One of the main advantages of hosting application in the cloud is definitely the ability to scale resources in reaction to growing traffic or predictable traffic peaks that can be specific to your business. With on-premises solutions, you have no choice but to run as much resources as your application can possibly demand in its highest peak, and that is usually for 24/7. On the other hand when you leverage cloud possibilities just right, your resource usage can mimic your actual workload with its peak and idle phases and you will pay only for what you actually us.
We will look closely on how we use autoscaling on the Google Cloud Platform, more specifically on the Google kubernetes engine (GKE), managed kubernetes environment by Google, with examples and technical details.
Scaling in GKE engine can be divided into two parts. On the underlying host side, the GKE, we create a node-pool (a group of instances used in Google Kubernetes Engine) and in the configuration we enable pool autoscaling and set minimum and maximum instances running at the same time. This can be done in both Google UI console and gcloud cli as well as other 3rd party provisioning services like Terraform.
On the Kubernetes side we create horizontal pod autoscaler (HPA) which will continuously compute and set desired number of replicas of a kubernetes deployment. In our example, we have a deployment, called nginx, with nginx base image. We create horizontal pod autoscaler with this command:
kubectl autoscale deployment nginx --min=2 --max=10 --cpu-percent=60
HPA can also be created via yaml configuration. With this two easy steps our application is ready to scale based on cpu utilization. Average cpu utilization is calculated across all running replicas of a deployment in one minute basis and is compared to target utilization, in this case 60%.
We will simulate some basic trafic load with ab test tool. Service loadbalancer will distribute traffic across all available replicas.
Now the Horizontal pod autoscaler info will shows that the average load across all (two at this point) pods is above target and sets current replicas count to 4. And here comes the issue, one of the new pods didn’t start up properly and hangs in a pending state.
If we investigate that pod with “kubectl describe pod POD_NAME”, in the pods events we see that pod failed scheduling due to insufficient CPU resources and besides that we see that it triggered the “scale-up” signal, which is signal for the underlying infrastructure (in this case the GKE) to add more nodes. We even get the information that we will scale from 2 to 3 nodes.

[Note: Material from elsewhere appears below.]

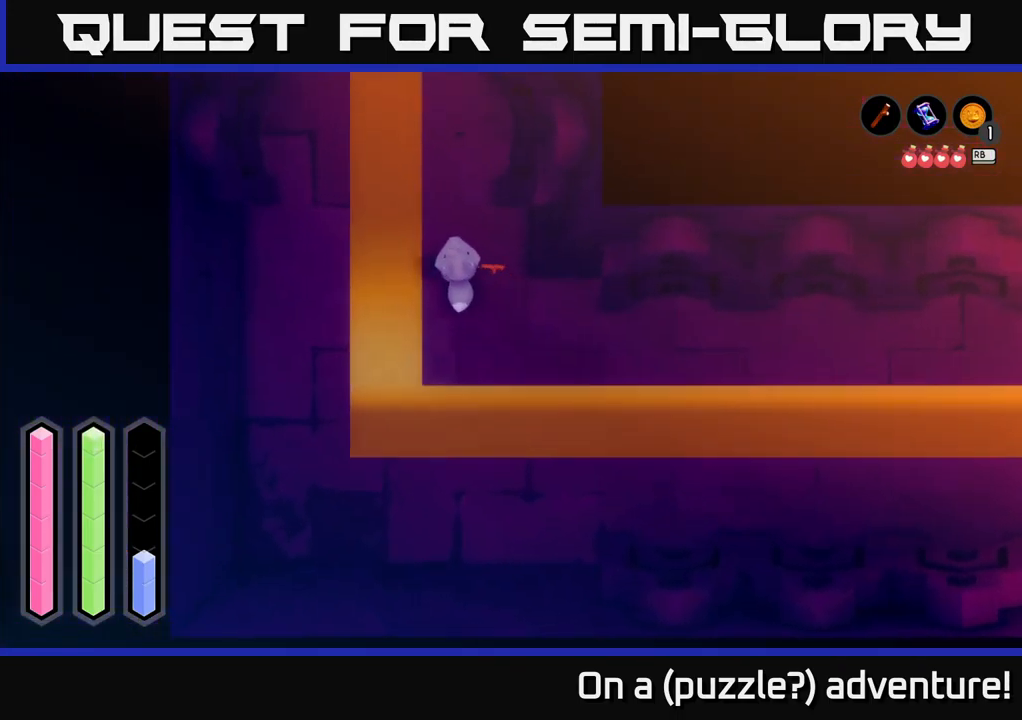
{"buttons": ["A"], "left_stick": "center", "right_stick": "center", "events": []}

After a minute or so we see that additional node was created to serve our needs
With the new resources, all four pods will be up and running at this time.
After another minute we see that the average load across all pods stabilized roughly around specified target. In this case we have very stable load, that’s why our calculated number of replicas result in almost spot on target utilization. In real world of much more variable load the average utilization as well as number of replica can fluctuate very often.
We saw that within few minutes the system was able to react to increased load and deploy as much replicas as was needed to meet the specified target utilization.
Although this solution is very powerful, it doesn't provide all the answers to every scaling question. As much as the reaction to increased load was fast, in some cases even this becomes too slow and potentially fatal to the entire system. One such example could be short batch workload with basically no leading edge. In this case system won’t react that quick and applications can start failing under heavy utilization. In ideal world this type of batch work would be anticipated everytime and dealt with predictive resource planning and scaling. In a real world, we sometimes have to settle with raising lower bound for number of replicas and more aggressive autoscale configuration, which results in higher bill at the end of the day.